Thioacetylation method of protein sequencing: Derivatization of 2-methyl-5(4 H)-thiazolones for high-performance liquid chromatographic detection

Abstract

A reinvestigation of the thioacetylation method of protein sequencing ( G. A. Mross and R. F. Doolittle (1971) Fed. Proc. 30, 1241. G. A. Mross and R. F. Doolittle (1977) in Advanced Methods in Protein Sequence Determination (Needleman, S. B., Ed.), pp. 1–20, Springer, Berlin) has revealed that 2-methyl-5(4 H)-thiazolones, prepared by trifluoroacetic acid-catalyzed cleavage of the N-terminal amino acid from a N-thioacetylated polypeptide, were found to react instantaneously with one equivalent of carboxylic acid chloride, sulfonic acid chloride, or chloroformate to yield stable derivatives suitable for identification by high-performance liquid chromatography. NMR studies confirmed the products of the derivatization to be the corresponding 5- O-substituted-2-methylthiazoles. 2-Methyl-5(4 H)-thiazolones were derivatized by reaction with 3,5-dinitrobenzoyl chloride, 4-nitrophenylchloroformate, 4-nitrobenzenesulfonyl chloride, or 4- N-dimethylaminoazobenzene-4′-sulfonyl chloride (dabsyl chloride) in dichloromethane in the presence of triethylamine.

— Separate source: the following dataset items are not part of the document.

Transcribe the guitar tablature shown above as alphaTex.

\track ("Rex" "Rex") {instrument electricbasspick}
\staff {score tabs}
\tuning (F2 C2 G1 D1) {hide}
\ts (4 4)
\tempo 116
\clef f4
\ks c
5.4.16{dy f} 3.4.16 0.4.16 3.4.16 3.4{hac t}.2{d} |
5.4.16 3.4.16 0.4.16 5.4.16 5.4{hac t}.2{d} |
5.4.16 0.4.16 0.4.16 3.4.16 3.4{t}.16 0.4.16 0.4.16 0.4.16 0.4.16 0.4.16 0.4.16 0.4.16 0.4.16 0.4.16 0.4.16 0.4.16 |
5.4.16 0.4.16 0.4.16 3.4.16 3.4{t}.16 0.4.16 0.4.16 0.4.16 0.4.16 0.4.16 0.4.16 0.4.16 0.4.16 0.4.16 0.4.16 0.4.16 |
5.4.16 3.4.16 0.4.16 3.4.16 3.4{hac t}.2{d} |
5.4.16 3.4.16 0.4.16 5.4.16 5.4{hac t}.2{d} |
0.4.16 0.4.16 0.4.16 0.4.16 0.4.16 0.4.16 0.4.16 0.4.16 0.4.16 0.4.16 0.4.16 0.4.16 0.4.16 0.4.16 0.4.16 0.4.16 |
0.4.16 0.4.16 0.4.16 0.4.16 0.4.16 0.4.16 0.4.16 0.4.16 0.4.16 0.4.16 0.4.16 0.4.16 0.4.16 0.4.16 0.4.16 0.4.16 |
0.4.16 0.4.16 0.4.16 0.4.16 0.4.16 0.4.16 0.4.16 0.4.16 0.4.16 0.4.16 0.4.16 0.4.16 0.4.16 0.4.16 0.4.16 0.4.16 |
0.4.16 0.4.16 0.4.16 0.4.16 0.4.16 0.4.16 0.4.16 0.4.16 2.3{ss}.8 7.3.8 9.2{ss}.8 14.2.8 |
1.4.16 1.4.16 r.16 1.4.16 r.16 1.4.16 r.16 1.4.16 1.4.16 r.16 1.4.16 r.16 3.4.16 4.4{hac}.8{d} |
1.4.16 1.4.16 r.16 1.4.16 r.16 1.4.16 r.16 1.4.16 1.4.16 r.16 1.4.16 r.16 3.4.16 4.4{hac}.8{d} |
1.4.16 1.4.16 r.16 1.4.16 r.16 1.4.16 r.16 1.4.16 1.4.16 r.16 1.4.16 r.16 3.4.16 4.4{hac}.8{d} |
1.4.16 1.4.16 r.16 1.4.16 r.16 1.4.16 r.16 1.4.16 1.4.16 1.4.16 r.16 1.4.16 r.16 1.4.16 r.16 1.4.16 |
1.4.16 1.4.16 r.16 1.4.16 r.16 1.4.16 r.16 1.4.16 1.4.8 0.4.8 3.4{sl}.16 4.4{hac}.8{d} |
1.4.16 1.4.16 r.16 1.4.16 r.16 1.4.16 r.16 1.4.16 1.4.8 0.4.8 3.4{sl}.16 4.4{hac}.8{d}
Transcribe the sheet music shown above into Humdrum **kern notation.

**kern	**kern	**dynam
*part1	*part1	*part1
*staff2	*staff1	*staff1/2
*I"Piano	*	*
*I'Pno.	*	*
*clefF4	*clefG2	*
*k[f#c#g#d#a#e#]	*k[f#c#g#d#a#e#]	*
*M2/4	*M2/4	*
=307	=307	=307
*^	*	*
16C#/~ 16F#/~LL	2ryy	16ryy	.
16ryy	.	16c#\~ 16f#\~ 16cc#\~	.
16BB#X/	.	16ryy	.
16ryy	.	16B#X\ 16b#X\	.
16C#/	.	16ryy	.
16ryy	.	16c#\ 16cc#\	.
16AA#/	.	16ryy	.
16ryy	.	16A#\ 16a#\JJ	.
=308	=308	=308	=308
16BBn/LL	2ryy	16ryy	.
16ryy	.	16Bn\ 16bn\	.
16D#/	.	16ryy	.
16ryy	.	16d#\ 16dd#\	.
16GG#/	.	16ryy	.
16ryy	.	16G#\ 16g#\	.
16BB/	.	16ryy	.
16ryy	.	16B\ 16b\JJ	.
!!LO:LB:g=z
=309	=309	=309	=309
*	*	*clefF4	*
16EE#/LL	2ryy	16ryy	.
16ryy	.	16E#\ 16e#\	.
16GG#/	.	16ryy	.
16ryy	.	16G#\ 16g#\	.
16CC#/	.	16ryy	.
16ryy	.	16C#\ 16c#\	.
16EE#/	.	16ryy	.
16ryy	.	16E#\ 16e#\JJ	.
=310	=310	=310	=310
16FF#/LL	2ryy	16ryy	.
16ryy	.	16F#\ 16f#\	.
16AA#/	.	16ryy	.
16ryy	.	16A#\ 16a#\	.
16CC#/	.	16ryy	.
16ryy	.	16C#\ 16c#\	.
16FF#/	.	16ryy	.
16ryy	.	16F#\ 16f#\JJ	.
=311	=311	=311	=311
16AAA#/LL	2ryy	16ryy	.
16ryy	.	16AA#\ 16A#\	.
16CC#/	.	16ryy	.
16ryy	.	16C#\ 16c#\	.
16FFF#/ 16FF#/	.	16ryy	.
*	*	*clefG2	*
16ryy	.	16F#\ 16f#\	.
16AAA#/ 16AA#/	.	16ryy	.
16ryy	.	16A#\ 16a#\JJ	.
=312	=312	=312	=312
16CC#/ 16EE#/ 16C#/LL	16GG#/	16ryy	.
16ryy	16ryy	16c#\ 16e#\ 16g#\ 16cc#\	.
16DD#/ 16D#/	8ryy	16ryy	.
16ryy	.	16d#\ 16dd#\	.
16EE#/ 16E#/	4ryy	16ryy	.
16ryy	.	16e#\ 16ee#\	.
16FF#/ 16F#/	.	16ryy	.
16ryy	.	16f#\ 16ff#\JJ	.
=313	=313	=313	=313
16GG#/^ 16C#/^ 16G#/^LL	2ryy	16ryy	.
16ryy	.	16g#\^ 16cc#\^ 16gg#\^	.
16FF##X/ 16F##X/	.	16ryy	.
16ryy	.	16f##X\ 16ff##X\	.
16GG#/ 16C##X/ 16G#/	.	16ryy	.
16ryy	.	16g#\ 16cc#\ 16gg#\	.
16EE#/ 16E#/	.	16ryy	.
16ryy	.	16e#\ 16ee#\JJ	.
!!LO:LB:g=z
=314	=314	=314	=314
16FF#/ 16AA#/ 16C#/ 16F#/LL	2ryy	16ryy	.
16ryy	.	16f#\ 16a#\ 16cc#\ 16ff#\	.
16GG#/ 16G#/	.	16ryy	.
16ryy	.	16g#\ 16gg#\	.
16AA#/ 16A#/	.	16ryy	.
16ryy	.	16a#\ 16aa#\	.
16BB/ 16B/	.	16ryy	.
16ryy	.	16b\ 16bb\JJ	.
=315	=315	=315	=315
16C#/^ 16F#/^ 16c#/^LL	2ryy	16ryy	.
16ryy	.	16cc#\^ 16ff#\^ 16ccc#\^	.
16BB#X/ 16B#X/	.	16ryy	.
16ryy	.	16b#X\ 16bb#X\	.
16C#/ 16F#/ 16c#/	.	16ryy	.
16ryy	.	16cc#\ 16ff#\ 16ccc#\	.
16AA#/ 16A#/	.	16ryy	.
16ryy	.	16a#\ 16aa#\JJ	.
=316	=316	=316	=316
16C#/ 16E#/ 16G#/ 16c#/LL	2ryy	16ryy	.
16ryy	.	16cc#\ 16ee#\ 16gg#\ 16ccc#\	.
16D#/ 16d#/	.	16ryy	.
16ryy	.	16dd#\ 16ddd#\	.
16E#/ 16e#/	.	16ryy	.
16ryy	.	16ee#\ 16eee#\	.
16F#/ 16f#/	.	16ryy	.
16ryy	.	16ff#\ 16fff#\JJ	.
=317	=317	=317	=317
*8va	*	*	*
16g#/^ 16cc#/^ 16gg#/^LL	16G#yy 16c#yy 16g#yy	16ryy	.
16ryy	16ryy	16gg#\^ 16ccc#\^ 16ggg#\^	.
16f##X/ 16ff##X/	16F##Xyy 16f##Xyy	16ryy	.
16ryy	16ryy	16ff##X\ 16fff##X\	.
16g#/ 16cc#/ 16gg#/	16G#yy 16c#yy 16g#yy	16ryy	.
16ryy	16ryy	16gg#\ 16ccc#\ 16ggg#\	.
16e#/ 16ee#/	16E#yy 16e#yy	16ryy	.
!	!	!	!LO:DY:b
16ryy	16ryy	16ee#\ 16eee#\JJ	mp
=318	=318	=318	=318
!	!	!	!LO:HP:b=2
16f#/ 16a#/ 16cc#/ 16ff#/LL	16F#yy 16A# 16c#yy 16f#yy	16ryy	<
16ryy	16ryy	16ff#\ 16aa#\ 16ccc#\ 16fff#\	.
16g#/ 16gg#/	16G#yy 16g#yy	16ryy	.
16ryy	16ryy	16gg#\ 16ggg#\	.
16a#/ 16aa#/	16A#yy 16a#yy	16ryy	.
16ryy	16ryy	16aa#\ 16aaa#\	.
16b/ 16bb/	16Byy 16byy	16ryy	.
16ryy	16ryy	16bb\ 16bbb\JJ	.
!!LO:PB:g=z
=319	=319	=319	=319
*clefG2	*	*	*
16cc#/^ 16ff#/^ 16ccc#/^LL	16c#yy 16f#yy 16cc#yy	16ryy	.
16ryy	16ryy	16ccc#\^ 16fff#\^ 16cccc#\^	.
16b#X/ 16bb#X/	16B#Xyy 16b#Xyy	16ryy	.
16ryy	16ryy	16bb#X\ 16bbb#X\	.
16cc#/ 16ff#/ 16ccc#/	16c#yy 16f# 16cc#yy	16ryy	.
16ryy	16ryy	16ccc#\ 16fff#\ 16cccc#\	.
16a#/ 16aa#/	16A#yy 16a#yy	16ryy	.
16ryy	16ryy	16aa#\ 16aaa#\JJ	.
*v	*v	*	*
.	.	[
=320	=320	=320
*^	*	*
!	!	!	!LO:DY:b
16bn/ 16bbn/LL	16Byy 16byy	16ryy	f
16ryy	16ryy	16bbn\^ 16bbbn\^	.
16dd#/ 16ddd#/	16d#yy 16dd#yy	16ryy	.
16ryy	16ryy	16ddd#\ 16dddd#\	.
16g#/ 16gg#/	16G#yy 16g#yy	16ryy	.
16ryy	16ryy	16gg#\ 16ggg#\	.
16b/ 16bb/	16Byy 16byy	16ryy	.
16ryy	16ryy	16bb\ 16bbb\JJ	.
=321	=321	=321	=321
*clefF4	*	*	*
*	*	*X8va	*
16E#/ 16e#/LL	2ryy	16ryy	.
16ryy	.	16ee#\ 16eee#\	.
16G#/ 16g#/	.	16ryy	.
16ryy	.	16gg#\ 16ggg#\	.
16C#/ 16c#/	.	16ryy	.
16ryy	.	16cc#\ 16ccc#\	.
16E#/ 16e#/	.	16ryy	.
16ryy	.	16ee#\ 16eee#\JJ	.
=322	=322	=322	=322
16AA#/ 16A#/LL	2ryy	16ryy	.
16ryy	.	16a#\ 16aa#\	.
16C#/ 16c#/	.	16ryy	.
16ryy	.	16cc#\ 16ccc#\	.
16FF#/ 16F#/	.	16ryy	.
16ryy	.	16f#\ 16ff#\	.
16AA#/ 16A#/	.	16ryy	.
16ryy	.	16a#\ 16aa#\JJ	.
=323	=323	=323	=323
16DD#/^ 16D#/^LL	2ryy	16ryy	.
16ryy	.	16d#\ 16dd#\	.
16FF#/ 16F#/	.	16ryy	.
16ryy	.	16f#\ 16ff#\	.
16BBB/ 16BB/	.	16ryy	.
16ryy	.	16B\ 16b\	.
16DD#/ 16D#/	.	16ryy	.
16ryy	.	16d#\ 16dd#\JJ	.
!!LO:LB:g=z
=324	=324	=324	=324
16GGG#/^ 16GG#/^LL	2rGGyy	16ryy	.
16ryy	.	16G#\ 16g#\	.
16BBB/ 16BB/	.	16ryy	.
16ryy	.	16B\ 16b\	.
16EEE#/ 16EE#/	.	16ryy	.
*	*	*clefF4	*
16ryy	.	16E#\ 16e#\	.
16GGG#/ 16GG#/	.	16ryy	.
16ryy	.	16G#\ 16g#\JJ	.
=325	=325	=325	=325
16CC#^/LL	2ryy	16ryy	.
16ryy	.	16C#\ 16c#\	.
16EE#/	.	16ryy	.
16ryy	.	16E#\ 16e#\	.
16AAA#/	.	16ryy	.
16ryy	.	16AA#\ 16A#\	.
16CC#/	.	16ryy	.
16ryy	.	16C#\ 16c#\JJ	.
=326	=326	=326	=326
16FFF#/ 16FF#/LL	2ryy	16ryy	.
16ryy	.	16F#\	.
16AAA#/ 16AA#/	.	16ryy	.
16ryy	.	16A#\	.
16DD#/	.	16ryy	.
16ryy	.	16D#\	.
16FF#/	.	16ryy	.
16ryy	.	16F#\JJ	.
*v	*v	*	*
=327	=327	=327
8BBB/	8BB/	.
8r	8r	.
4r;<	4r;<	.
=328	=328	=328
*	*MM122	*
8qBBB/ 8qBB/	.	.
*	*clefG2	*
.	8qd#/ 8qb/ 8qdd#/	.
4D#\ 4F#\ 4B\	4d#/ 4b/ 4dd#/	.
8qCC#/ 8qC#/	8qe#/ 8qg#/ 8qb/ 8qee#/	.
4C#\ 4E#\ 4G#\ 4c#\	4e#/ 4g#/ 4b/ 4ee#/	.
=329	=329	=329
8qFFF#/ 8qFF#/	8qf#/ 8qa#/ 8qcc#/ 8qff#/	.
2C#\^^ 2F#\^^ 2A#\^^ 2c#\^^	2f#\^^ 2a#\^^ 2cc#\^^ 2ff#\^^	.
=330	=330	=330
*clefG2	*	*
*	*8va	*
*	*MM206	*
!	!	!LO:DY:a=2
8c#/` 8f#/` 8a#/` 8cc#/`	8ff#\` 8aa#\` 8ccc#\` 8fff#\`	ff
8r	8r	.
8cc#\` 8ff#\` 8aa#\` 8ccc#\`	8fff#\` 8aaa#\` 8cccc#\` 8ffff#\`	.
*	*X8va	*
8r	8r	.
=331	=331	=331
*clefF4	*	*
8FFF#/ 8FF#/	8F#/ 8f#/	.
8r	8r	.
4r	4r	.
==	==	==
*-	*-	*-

Analytical standards were prepared by 1,3-dicyclohexylcarbodiimide-catalyzed cyclization of N-thioacetyl amino acids to 2-methyl-5(4 H)-thiazolones followed by derivatization with 4-nitrobenzenesulfonyl chloride. Stable crystalline 2-methyl-5- O-(4′-nitrobenzenesulfonyl)thiazole standards were obtained for 15 amino acids. Cysteine, serine, and threonine proved recalcitrant toward derivatization with 4-nitrobenzenesulfonyl chloride due to the dehydration of their respective thiazolones. Alkylated cysteine derivatives including ( S-β-(4-pyridylethyl)cysteine and S-ethylcysteine were derivatized without difficulty. Cyclization of N-thioacetylproline afforded a mesoionic compound which resisted derivatization, but could be detected directly. A preliminary high-performance liquid chromatographic separation was developed and the feasibility of this approach to protein sequencing demonstrated by solid-phase degradation of the oxidized insulin B chain. An average repetitive efficiency of 95% was obtained for 20 cycles of manual degradation. As compared to the products of the Edman degradation, 2-methyl-5- O-(4′-nitrobenzenesulfonyl)thiazole derivatives were obtained free of interferences arising during the coupling reaction.